In my opinion, There remains no excuse for not placing priority on those lives. People suffering suicidal danger deserve every bit as much protection as any with chest pain, cancer or infection. Their age is likely young adult ages 15 to 35. They are apt to be in colleges or graduates holding responsible jobs. If young or old, so what? How is that different from the aggregate of people with cancer or coronary disease?
So why not a priority for funding, training, new standards etc. One reason: Mental Health Provides lack the community “pull” of Cardiologists. Also, Hospitals (medical people) never did put a determined priority on protecting life threatening mental illness. Has suicide danger and death been merely accepted as inevitable? Maybe suicide death rate is considered part of life. Maybe we cannot influence the steady rate any more than we could the operative death rate for Gallbladder surgery. That’s a small rate. Well even that has been reduced by the less intrusive Laparoscopic Gallbladder surgery. There again, experts made it their business to protect people.
Modern information about the Genetic and Biologic nature of Mood Disorders put them clearly in to the SCIENTIFIC CATEGORY OF DISEASE. There is not any disease that does not create emotional manifestations.

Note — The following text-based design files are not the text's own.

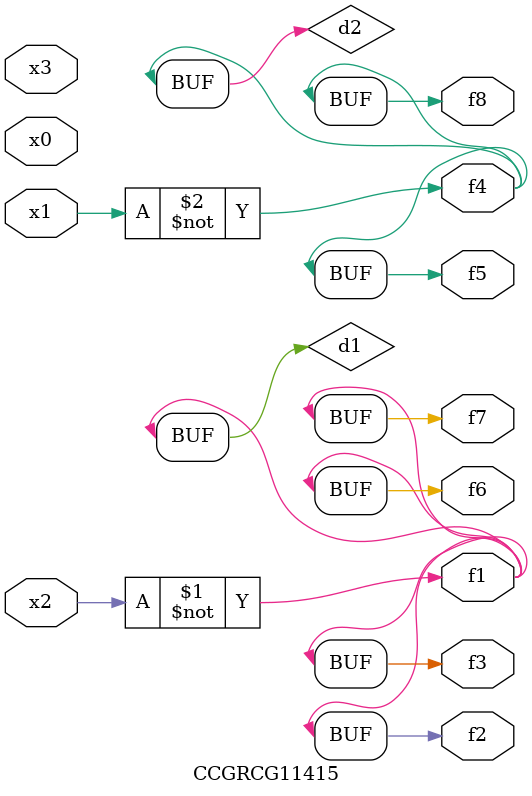
<source format=v>
module CCGRCG11415(
	input x0, x1, x2, x3,
	output f1, f2, f3, f4, f5, f6, f7, f8
);

	wire d1, d2;

	xnor (d1, x2);
	not (d2, x1);
	assign f1 = d1;
	assign f2 = d1;
	assign f3 = d1;
	assign f4 = d2;
	assign f5 = d2;
	assign f6 = d1;
	assign f7 = d1;
	assign f8 = d2;
endmodule

</source>
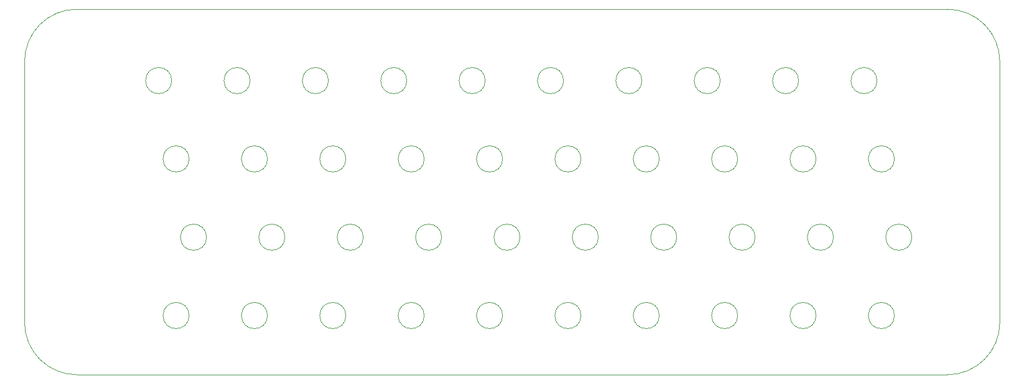
<source format=gm1>
G04 #@! TF.GenerationSoftware,KiCad,Pcbnew,(5.1.2-1)-1*
G04 #@! TF.CreationDate,2023-07-30T19:34:21+02:00*
G04 #@! TF.ProjectId,overlay5x8,6f766572-6c61-4793-9578-382e6b696361,rev?*
G04 #@! TF.SameCoordinates,Original*
G04 #@! TF.FileFunction,Profile,NP*
%FSLAX46Y46*%
G04 Gerber Fmt 4.6, Leading zero omitted, Abs format (unit mm)*
G04 Created by KiCad (PCBNEW (5.1.2-1)-1) date 2023-07-30 19:34:21*
%MOMM*%
%LPD*%
G04 APERTURE LIST*
%ADD10C,0.050000*%
G04 APERTURE END LIST*
D10*
X138303000Y-101854000D02*
G75*
G03X138303000Y-101854000I-1905000J0D01*
G01*
X126873000Y-101854000D02*
G75*
G03X126873000Y-101854000I-1905000J0D01*
G01*
X58293000Y-124714000D02*
G75*
G03X58293000Y-124714000I-1905000J0D01*
G01*
X69723000Y-124714000D02*
G75*
G03X69723000Y-124714000I-1905000J0D01*
G01*
X81153000Y-124714000D02*
G75*
G03X81153000Y-124714000I-1905000J0D01*
G01*
X92583000Y-124714000D02*
G75*
G03X92583000Y-124714000I-1905000J0D01*
G01*
X104013000Y-124714000D02*
G75*
G03X104013000Y-124714000I-1905000J0D01*
G01*
X115443000Y-124714000D02*
G75*
G03X115443000Y-124714000I-1905000J0D01*
G01*
X126873000Y-124714000D02*
G75*
G03X126873000Y-124714000I-1905000J0D01*
G01*
X138303000Y-124714000D02*
G75*
G03X138303000Y-124714000I-1905000J0D01*
G01*
X149733000Y-124714000D02*
G75*
G03X149733000Y-124714000I-1905000J0D01*
G01*
X161163000Y-124714000D02*
G75*
G03X161163000Y-124714000I-1905000J0D01*
G01*
X163703000Y-113284000D02*
G75*
G03X163703000Y-113284000I-1905000J0D01*
G01*
X152273000Y-113284000D02*
G75*
G03X152273000Y-113284000I-1905000J0D01*
G01*
X140843000Y-113284000D02*
G75*
G03X140843000Y-113284000I-1905000J0D01*
G01*
X129413000Y-113284000D02*
G75*
G03X129413000Y-113284000I-1905000J0D01*
G01*
X117983000Y-113284000D02*
G75*
G03X117983000Y-113284000I-1905000J0D01*
G01*
X106553000Y-113284000D02*
G75*
G03X106553000Y-113284000I-1905000J0D01*
G01*
X95123000Y-113284000D02*
G75*
G03X95123000Y-113284000I-1905000J0D01*
G01*
X83693000Y-113284000D02*
G75*
G03X83693000Y-113284000I-1905000J0D01*
G01*
X72263000Y-113284000D02*
G75*
G03X72263000Y-113284000I-1905000J0D01*
G01*
X60833000Y-113284000D02*
G75*
G03X60833000Y-113284000I-1905000J0D01*
G01*
X69723000Y-101854000D02*
G75*
G03X69723000Y-101854000I-1905000J0D01*
G01*
X81153000Y-101854000D02*
G75*
G03X81153000Y-101854000I-1905000J0D01*
G01*
X92583000Y-101854000D02*
G75*
G03X92583000Y-101854000I-1905000J0D01*
G01*
X104013000Y-101854000D02*
G75*
G03X104013000Y-101854000I-1905000J0D01*
G01*
X115443000Y-101854000D02*
G75*
G03X115443000Y-101854000I-1905000J0D01*
G01*
X149733000Y-101854000D02*
G75*
G03X149733000Y-101854000I-1905000J0D01*
G01*
X161163000Y-101854000D02*
G75*
G03X161163000Y-101854000I-1905000J0D01*
G01*
X158623000Y-90424000D02*
G75*
G03X158623000Y-90424000I-1905000J0D01*
G01*
X147193000Y-90424000D02*
G75*
G03X147193000Y-90424000I-1905000J0D01*
G01*
X135763000Y-90424000D02*
G75*
G03X135763000Y-90424000I-1905000J0D01*
G01*
X124333000Y-90424000D02*
G75*
G03X124333000Y-90424000I-1905000J0D01*
G01*
X112903000Y-90424000D02*
G75*
G03X112903000Y-90424000I-1905000J0D01*
G01*
X101473000Y-90424000D02*
G75*
G03X101473000Y-90424000I-1905000J0D01*
G01*
X90043000Y-90424000D02*
G75*
G03X90043000Y-90424000I-1905000J0D01*
G01*
X78613000Y-90424000D02*
G75*
G03X78613000Y-90424000I-1905000J0D01*
G01*
X67183000Y-90424000D02*
G75*
G03X67183000Y-90424000I-1905000J0D01*
G01*
X55753000Y-90424000D02*
G75*
G03X55753000Y-90424000I-1905000J0D01*
G01*
X168910000Y-133350000D02*
X41910000Y-133350000D01*
X176530000Y-87630000D02*
X176530000Y-125730000D01*
X41910000Y-80010000D02*
X168910000Y-80010000D01*
X168910000Y-80010000D02*
G75*
G02X176530000Y-87630000I0J-7620000D01*
G01*
X176530000Y-125730000D02*
G75*
G02X168910000Y-133350000I-7620000J0D01*
G01*
X41910000Y-133350000D02*
G75*
G02X34290000Y-125730000I0J7620000D01*
G01*
X34290000Y-87630000D02*
G75*
G02X41910000Y-80010000I7620000J0D01*
G01*
X58293000Y-101854000D02*
G75*
G03X58293000Y-101854000I-1905000J0D01*
G01*
X34290000Y-125730000D02*
X34290000Y-87630000D01*
M02*

</source>
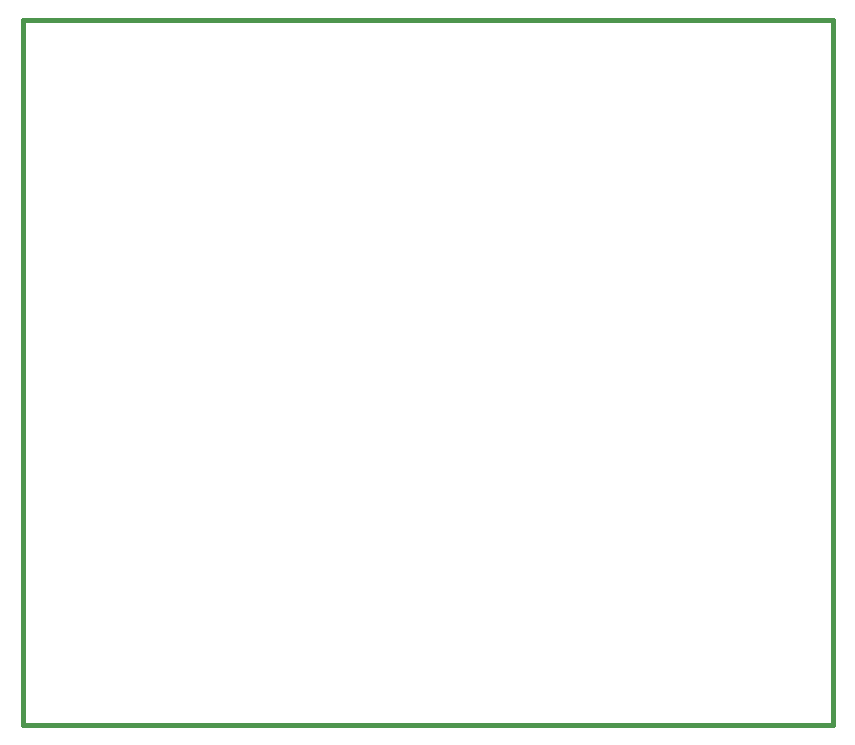
<source format=gko>
%FSTAX23Y23*%
%MOIN*%
%SFA1B1*%

%IPPOS*%
%ADD39C,0.015000*%
%LNxiaochequdongban-1*%
%LPD*%
G54D39*
X022Y026D02*
Y0495D01*
Y026D02*
X049D01*
Y0495*
X022D02*
X049D01*
M02*
</source>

Sickness of any kind can screw up our thinking; every disease. The public and the entire Medical and Mental Health Profession must come to grips and wake up about this. There is no excuse for sinking back to a century ago. The findings are exciting enough, promising enough, inspiring enough to expect leaders and the public to bring a determined priority to all of the skills and practices of Mental Health.
We began this discussion by highlighting people in proximity to suicidal patients. We said they are not the providers but are the neighbors, friends, family, workplace and church connections. They can be trained to reduce isolation. They can be helped to bring re-connection and can learn validation. Suicidal people need persons who know how to accept the reality of those painful feelings. So far, the work of recruiting and preparing these proximal people has not begun. Where is priority?
Mental Health Providers are likely the most able to prepare the public for its role as proximal protectors. Surely the old time pattern of limited family contact must stop! But what priority stands in the way? Is it the finances of clinical practise? How much of it is the routine of counseling/psychotherapy? How much of it is the privacy demands of that routine and the old-time mental health code?
As in the new training demands for Cardiac Nurse and Physicians, what could be required for counselors? Must the Mental health providers make it their business to hone the training; select those most accomplished in the hard work of managing major Depression and suicidal patients? What new standards, medicines and tools are needed for inpatient care?
Are new licensing standards needed to reward efforts and efficiencies in recruiting proximal protectors? Does anyone imagine that the insurance industry is waiting for Mental healthcare to show innovations? Would insurance programs develop that reward reconnection efforts and new standards of training and performance?